*YOUR GOAL*: Write out exactly the lines below that run from the one containing "FM-00002 / 1310-11" through the one containing "8.3 Personal Protective", both included, with no other lines.

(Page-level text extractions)
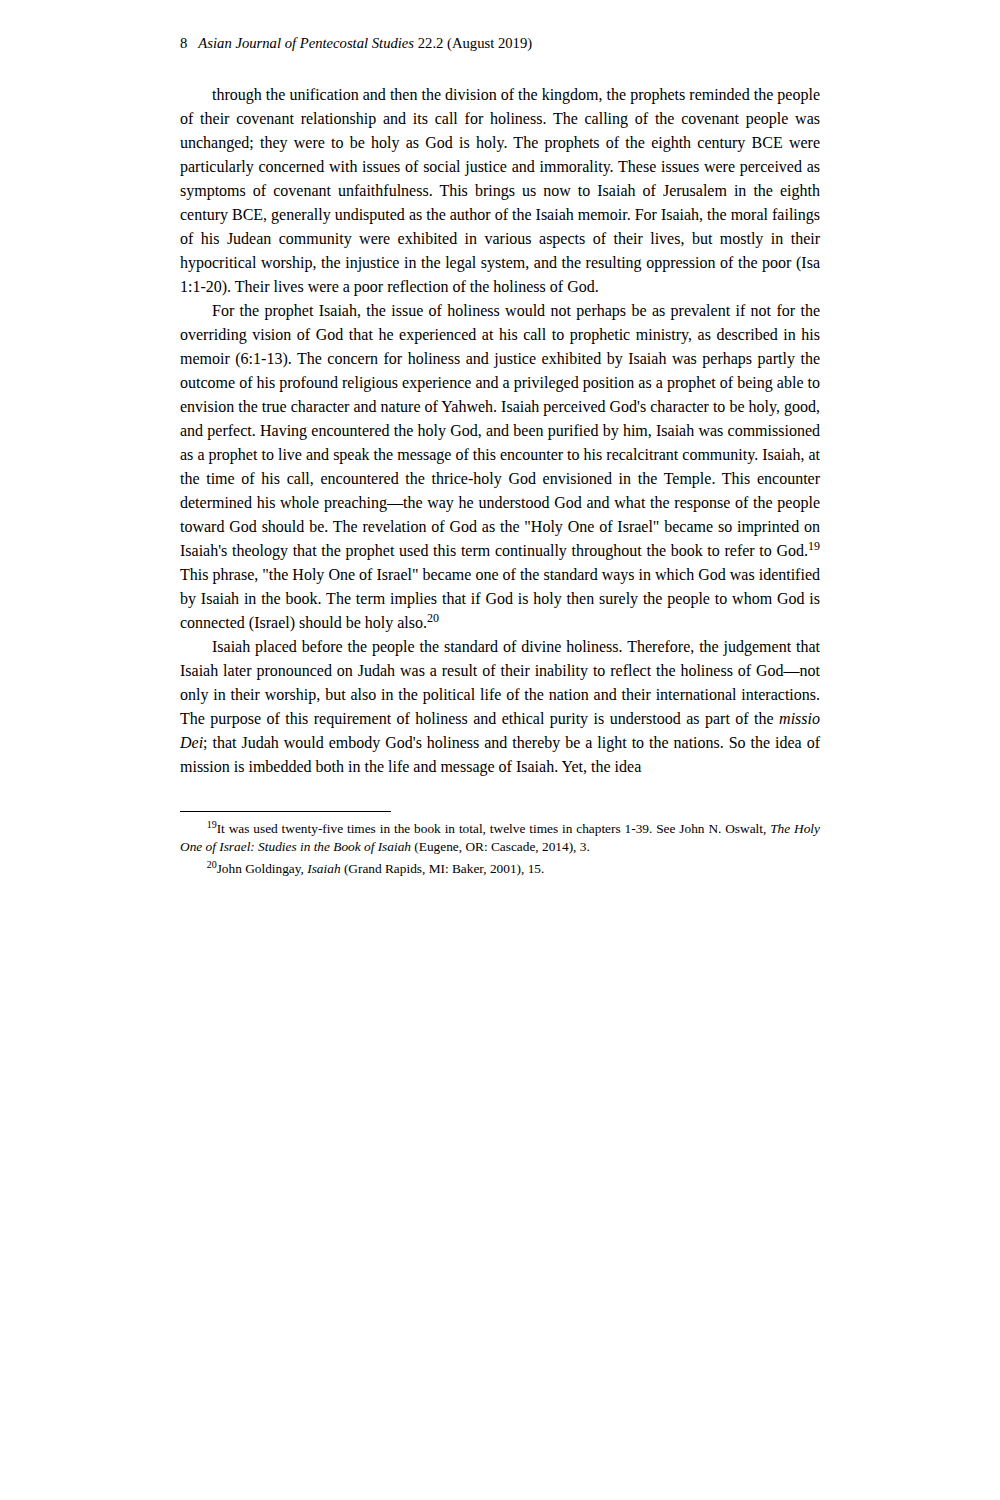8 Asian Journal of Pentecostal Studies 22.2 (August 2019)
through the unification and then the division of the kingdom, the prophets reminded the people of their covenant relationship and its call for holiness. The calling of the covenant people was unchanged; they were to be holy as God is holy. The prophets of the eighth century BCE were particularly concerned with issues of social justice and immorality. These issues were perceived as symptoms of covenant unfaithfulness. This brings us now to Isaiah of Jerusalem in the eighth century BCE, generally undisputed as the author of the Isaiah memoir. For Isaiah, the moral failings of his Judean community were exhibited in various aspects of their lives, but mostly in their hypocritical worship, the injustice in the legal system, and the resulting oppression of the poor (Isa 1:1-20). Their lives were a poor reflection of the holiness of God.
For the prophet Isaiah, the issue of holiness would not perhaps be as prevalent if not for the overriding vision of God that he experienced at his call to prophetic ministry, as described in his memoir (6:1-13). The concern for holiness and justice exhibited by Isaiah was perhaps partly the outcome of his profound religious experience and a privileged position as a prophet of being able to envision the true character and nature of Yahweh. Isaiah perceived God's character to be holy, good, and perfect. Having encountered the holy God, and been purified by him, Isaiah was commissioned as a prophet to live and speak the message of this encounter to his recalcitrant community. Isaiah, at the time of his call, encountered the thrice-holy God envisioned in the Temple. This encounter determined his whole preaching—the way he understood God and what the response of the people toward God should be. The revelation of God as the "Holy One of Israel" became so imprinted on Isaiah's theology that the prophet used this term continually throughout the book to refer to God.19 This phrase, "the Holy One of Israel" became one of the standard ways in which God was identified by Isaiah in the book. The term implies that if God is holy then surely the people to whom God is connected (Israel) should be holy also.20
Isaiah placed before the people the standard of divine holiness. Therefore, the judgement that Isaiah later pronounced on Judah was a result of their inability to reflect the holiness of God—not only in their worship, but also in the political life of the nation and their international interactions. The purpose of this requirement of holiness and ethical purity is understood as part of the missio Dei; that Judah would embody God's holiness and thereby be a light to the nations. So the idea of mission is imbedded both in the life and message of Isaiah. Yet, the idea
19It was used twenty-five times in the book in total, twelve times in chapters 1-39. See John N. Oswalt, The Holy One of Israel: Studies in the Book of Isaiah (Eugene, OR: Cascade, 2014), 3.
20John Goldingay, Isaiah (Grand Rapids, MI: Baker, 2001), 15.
* * *
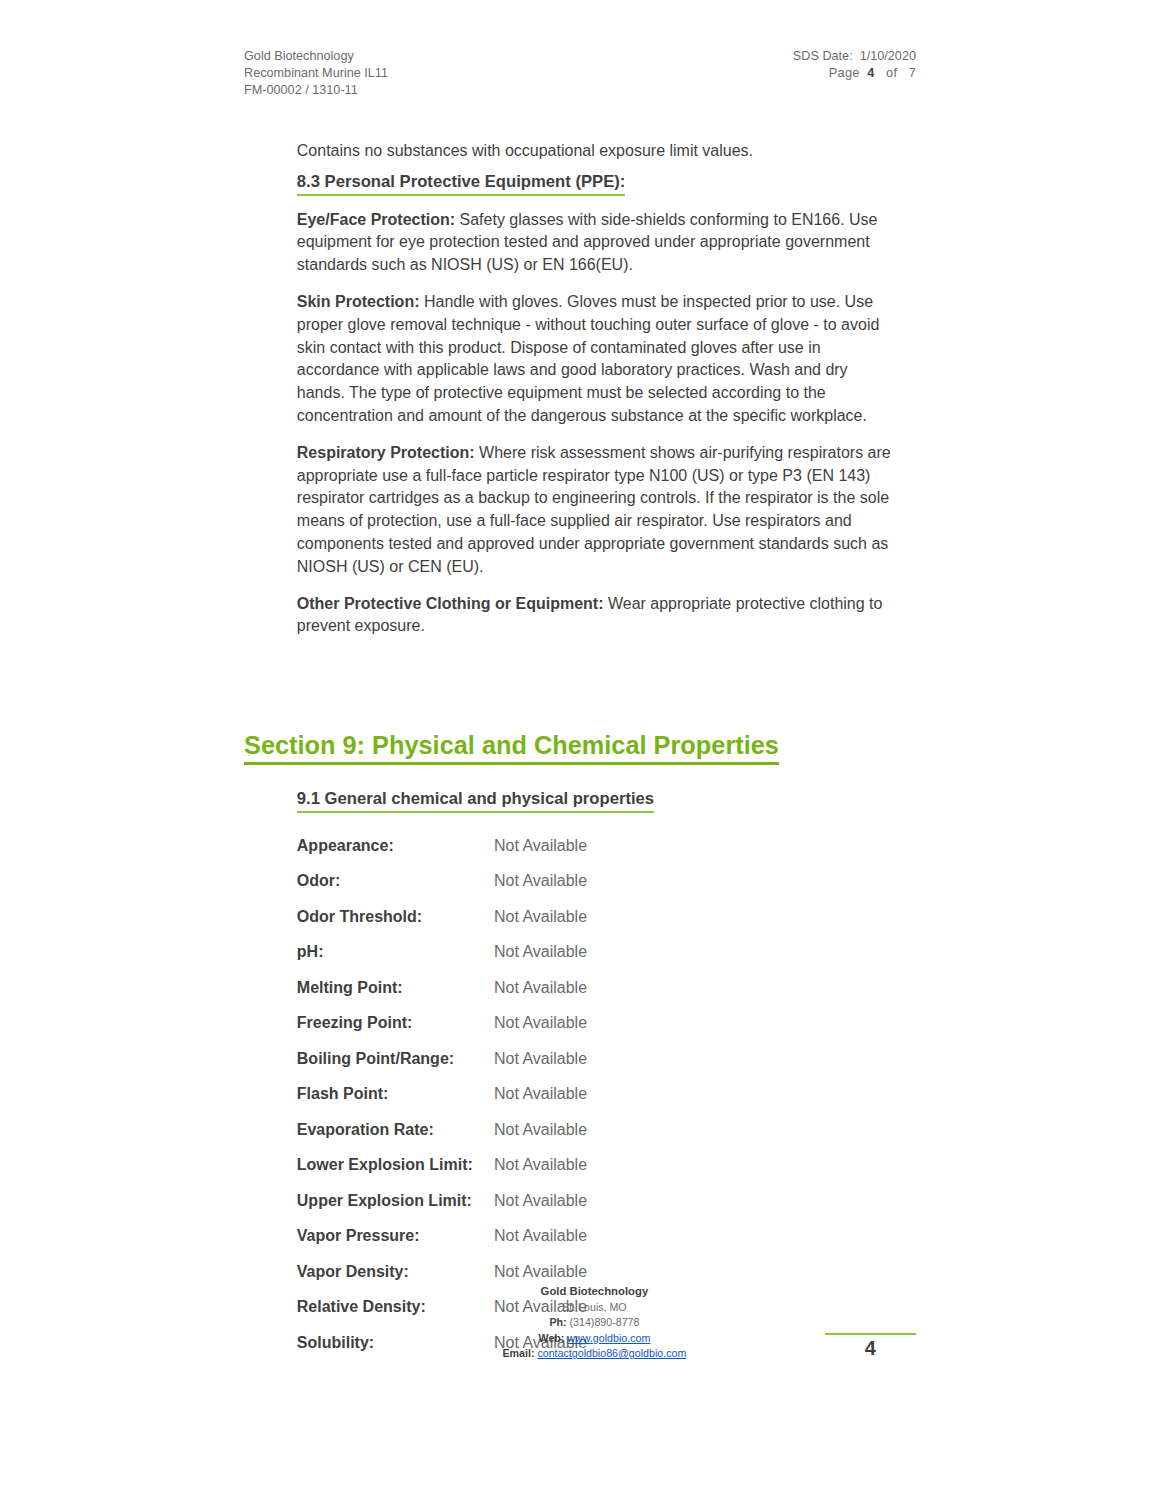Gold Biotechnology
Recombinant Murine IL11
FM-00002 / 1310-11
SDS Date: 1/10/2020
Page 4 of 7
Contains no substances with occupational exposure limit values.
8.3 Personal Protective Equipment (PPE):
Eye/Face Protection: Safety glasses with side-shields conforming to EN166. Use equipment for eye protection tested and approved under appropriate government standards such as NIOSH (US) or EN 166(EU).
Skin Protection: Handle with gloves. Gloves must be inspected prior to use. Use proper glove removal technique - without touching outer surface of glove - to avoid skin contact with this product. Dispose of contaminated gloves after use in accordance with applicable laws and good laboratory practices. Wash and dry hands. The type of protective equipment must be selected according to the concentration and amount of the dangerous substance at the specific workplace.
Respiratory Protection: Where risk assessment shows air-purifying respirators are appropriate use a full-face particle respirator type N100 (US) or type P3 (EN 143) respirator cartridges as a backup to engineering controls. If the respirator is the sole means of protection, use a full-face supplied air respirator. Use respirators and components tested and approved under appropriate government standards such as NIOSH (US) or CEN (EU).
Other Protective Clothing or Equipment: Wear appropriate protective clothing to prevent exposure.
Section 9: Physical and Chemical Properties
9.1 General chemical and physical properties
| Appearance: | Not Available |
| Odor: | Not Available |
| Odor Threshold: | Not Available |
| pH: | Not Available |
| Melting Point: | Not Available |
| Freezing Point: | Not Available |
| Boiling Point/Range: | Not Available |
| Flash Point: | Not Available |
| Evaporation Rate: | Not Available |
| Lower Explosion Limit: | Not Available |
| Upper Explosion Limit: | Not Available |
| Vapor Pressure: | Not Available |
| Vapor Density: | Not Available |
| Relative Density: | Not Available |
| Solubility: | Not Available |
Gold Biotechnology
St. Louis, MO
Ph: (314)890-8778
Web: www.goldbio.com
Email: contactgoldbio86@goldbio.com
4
---
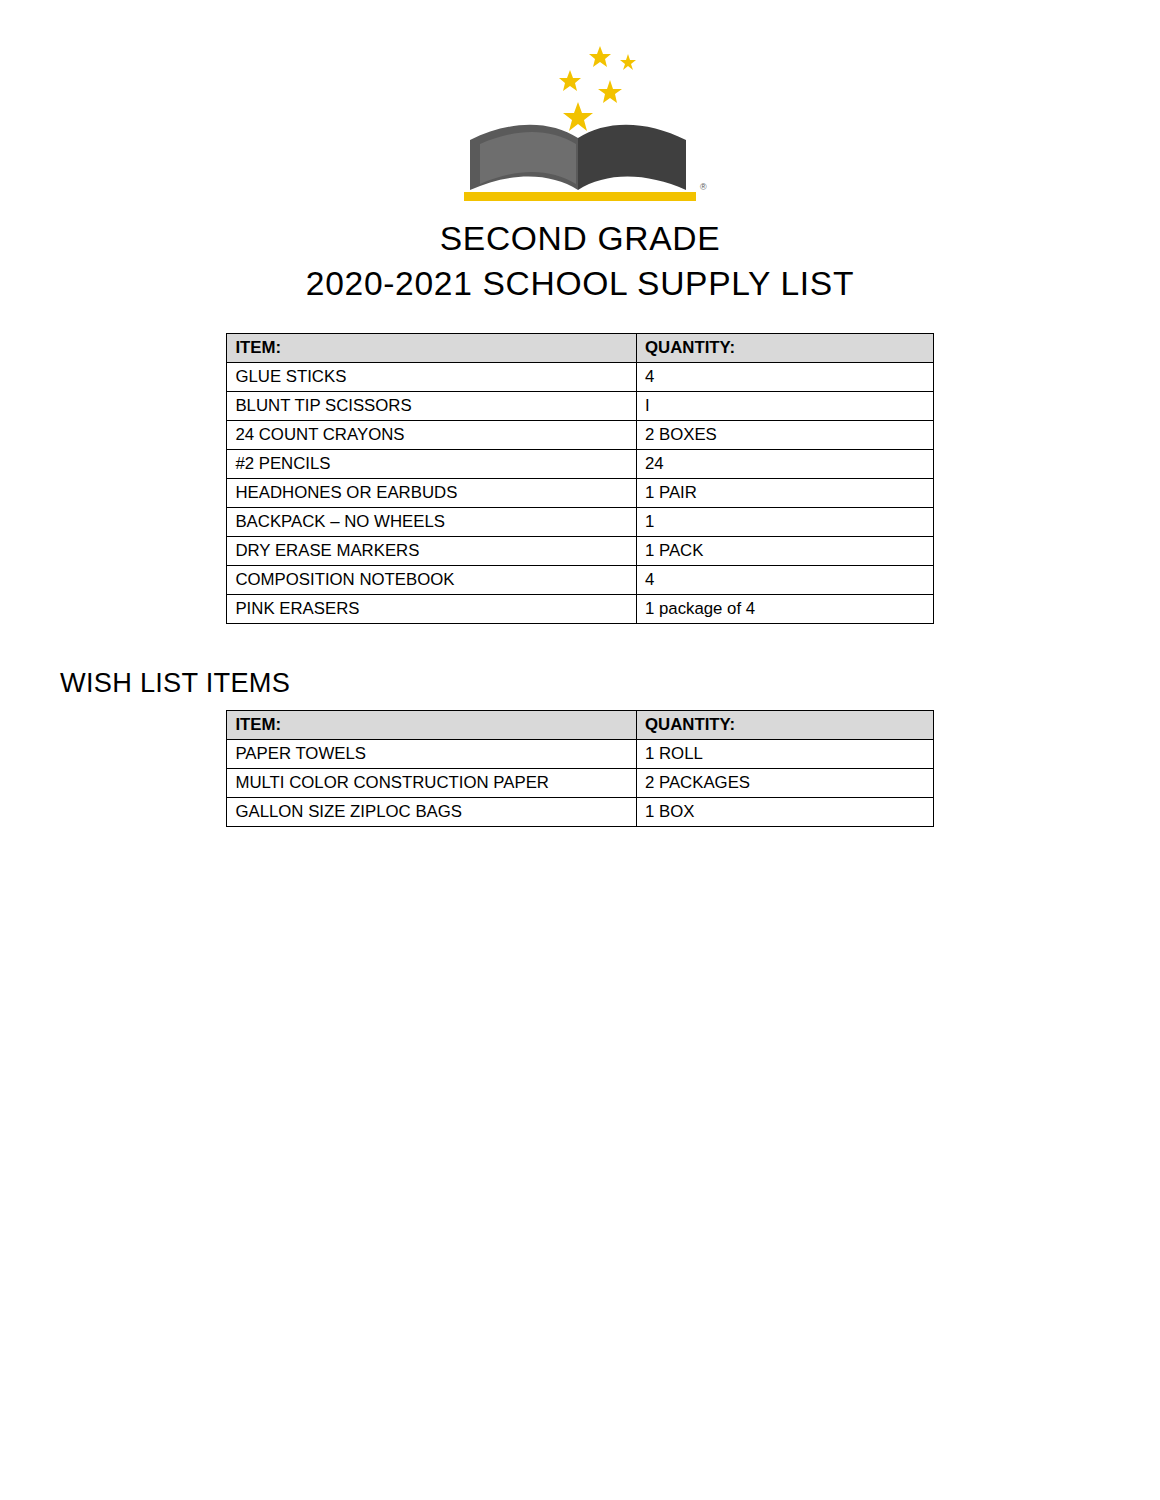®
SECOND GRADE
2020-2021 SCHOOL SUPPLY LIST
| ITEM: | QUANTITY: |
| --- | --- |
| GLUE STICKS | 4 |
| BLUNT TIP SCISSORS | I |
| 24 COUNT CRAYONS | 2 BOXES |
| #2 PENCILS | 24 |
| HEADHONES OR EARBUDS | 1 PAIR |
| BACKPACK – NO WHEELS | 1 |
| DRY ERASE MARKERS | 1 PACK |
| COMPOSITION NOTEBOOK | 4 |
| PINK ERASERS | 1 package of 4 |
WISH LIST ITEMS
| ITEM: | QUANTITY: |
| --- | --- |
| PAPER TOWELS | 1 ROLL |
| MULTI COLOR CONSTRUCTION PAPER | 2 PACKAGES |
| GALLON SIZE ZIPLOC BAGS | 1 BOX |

*TASK ANSWER*:
FM-00002 / 1310-11
SDS Date: 1/10/2020
Page 4 of 7
Contains no substances with occupational exposure limit values.
8.3 Personal Protective Equipment (PPE):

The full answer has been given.